** Exercise requirements **
Nothing but the lines below between the line holding "184 Kelly Johnson" and the line holding "Sanchari Goswami, Tapan Kumar Das", inclusive, should appear in the answer, each set down exactly.

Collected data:
* * *
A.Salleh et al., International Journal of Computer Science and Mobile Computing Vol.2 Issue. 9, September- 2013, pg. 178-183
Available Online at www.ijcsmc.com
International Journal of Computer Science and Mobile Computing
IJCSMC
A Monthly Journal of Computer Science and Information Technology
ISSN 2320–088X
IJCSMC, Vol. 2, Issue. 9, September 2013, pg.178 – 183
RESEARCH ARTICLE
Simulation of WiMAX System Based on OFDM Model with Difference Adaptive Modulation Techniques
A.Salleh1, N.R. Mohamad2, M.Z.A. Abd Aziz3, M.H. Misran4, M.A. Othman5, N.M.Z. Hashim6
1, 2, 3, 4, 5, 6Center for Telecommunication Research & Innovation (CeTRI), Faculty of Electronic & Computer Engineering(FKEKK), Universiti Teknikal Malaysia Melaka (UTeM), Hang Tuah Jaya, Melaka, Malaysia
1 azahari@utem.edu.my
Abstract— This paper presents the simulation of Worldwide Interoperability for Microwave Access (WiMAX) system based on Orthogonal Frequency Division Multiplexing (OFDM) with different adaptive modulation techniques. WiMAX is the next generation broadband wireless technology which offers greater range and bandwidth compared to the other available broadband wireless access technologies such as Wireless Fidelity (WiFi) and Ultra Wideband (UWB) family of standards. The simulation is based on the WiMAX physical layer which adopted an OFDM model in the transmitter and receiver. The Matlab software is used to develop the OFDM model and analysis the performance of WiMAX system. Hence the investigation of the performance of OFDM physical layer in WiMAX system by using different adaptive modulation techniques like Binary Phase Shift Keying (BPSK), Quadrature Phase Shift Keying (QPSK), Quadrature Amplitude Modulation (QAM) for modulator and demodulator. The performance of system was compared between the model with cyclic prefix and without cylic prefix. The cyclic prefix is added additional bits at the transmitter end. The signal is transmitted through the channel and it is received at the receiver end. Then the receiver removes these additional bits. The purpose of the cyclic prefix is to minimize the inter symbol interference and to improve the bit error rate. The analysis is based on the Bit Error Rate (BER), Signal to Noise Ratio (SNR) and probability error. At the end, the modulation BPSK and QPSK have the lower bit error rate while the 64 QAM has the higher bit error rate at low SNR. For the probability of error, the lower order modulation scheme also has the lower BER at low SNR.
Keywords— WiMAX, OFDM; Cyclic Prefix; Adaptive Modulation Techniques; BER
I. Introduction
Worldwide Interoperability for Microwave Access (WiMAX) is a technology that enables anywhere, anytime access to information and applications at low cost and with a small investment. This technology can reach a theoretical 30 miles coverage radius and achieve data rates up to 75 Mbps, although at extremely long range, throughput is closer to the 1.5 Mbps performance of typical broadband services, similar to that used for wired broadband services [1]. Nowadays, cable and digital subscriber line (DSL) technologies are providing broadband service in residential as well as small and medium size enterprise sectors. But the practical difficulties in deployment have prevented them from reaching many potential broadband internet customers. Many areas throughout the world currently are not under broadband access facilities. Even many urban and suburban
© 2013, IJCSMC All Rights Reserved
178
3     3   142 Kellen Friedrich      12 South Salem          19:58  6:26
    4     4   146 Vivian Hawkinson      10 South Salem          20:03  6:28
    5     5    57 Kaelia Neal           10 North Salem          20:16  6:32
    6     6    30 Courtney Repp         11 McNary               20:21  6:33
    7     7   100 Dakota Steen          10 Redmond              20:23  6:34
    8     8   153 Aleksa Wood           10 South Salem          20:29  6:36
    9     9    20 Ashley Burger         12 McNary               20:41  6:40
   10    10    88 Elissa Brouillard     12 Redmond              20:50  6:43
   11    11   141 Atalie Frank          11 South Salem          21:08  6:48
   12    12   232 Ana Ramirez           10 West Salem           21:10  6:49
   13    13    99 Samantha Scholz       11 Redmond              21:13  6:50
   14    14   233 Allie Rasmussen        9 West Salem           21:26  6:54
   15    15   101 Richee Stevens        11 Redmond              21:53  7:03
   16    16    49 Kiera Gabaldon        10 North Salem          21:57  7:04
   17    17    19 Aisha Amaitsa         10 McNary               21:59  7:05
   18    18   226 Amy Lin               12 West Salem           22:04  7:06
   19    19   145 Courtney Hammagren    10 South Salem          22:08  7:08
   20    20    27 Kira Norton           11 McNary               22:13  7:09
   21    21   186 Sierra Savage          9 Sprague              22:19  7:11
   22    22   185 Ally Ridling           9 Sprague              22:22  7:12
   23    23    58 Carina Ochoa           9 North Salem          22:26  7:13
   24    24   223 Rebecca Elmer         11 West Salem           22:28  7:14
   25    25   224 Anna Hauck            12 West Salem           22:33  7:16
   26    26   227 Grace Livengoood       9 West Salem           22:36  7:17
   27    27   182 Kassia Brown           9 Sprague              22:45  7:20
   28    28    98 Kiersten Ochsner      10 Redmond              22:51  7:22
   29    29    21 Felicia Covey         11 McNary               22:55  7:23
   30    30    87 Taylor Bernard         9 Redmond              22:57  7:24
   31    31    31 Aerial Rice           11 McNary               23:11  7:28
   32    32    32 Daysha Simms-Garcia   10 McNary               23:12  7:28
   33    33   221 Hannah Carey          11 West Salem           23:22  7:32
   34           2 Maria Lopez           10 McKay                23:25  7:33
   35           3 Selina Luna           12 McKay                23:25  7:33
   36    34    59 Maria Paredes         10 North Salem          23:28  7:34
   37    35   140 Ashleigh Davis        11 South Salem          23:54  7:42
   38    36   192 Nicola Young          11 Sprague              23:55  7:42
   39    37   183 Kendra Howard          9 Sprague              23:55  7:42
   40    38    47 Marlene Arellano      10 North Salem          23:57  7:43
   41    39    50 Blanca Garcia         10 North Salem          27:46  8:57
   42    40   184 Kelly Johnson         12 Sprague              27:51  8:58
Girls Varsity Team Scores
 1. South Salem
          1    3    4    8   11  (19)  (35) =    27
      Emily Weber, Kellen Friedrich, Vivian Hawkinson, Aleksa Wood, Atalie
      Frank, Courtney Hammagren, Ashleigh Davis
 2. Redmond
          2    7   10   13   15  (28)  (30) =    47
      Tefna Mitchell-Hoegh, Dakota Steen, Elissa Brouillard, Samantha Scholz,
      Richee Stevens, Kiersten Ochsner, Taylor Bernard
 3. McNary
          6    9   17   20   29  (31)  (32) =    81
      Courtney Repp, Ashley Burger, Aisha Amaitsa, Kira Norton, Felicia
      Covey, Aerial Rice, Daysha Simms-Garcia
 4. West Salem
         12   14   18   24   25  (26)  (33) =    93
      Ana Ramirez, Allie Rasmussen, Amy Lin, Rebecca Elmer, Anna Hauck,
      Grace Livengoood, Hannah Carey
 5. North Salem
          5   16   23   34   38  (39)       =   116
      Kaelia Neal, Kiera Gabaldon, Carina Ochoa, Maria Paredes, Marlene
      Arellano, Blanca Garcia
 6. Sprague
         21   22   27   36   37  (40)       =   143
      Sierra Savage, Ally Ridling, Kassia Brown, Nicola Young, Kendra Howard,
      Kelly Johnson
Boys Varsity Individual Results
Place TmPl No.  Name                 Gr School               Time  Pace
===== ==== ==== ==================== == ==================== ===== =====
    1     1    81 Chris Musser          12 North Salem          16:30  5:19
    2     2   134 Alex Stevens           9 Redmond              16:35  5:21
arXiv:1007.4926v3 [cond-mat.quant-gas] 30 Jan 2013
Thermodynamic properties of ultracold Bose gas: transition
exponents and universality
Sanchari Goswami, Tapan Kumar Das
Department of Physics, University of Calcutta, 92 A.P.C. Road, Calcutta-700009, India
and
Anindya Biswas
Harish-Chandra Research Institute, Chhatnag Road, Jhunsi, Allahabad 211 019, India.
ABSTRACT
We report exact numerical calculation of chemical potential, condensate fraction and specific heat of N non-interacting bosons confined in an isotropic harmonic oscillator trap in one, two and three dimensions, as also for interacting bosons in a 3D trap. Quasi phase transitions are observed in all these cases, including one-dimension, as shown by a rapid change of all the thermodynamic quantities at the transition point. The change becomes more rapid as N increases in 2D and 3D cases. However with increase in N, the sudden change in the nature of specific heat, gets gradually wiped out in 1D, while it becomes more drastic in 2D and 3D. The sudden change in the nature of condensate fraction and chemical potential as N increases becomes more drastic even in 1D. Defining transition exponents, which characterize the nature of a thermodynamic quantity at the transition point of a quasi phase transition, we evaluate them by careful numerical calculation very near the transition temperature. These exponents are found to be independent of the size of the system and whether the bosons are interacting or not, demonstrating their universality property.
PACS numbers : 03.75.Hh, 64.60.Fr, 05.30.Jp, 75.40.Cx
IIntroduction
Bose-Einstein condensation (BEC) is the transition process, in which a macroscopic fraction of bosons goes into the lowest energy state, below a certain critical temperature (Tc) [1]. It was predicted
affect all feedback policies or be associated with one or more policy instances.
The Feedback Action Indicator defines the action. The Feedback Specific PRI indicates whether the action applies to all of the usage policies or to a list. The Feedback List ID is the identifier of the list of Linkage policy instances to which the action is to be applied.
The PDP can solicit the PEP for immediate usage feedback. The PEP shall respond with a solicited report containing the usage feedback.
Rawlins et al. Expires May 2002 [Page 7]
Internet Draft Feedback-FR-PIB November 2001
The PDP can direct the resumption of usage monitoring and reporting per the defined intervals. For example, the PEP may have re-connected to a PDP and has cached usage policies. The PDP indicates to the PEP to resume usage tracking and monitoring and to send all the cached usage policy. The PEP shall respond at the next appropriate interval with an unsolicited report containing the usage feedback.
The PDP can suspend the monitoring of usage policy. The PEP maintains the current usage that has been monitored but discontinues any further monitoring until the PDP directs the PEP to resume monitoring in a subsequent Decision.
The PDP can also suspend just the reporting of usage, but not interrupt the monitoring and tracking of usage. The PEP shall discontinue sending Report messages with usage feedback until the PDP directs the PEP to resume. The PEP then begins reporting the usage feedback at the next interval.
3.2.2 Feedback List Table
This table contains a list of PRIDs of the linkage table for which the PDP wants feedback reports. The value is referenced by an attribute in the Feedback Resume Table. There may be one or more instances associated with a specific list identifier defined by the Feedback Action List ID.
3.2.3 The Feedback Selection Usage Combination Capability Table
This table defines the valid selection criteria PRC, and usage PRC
* * *
** Answer to this exercise **
   42    40   184 Kelly Johnson         12 Sprague              27:51  8:58
Girls Varsity Team Scores
 1. South Salem
          1    3    4    8   11  (19)  (35) =    27
      Emily Weber, Kellen Friedrich, Vivian Hawkinson, Aleksa Wood, Atalie
      Frank, Courtney Hammagren, Ashleigh Davis
 2. Redmond
          2    7   10   13   15  (28)  (30) =    47
      Tefna Mitchell-Hoegh, Dakota Steen, Elissa Brouillard, Samantha Scholz,
      Richee Stevens, Kiersten Ochsner, Taylor Bernard
 3. McNary
          6    9   17   20   29  (31)  (32) =    81
      Courtney Repp, Ashley Burger, Aisha Amaitsa, Kira Norton, Felicia
      Covey, Aerial Rice, Daysha Simms-Garcia
 4. West Salem
         12   14   18   24   25  (26)  (33) =    93
      Ana Ramirez, Allie Rasmussen, Amy Lin, Rebecca Elmer, Anna Hauck,
      Grace Livengoood, Hannah Carey
 5. North Salem
          5   16   23   34   38  (39)       =   116
      Kaelia Neal, Kiera Gabaldon, Carina Ochoa, Maria Paredes, Marlene
      Arellano, Blanca Garcia
 6. Sprague
         21   22   27   36   37  (40)       =   143
      Sierra Savage, Ally Ridling, Kassia Brown, Nicola Young, Kendra Howard,
      Kelly Johnson
Boys Varsity Individual Results
Place TmPl No.  Name                 Gr School               Time  Pace
===== ==== ==== ==================== == ==================== ===== =====
    1     1    81 Chris Musser          12 North Salem          16:30  5:19
    2     2   134 Alex Stevens           9 Redmond              16:35  5:21
arXiv:1007.4926v3 [cond-mat.quant-gas] 30 Jan 2013
Thermodynamic properties of ultracold Bose gas: transition
exponents and universality
Sanchari Goswami, Tapan Kumar Das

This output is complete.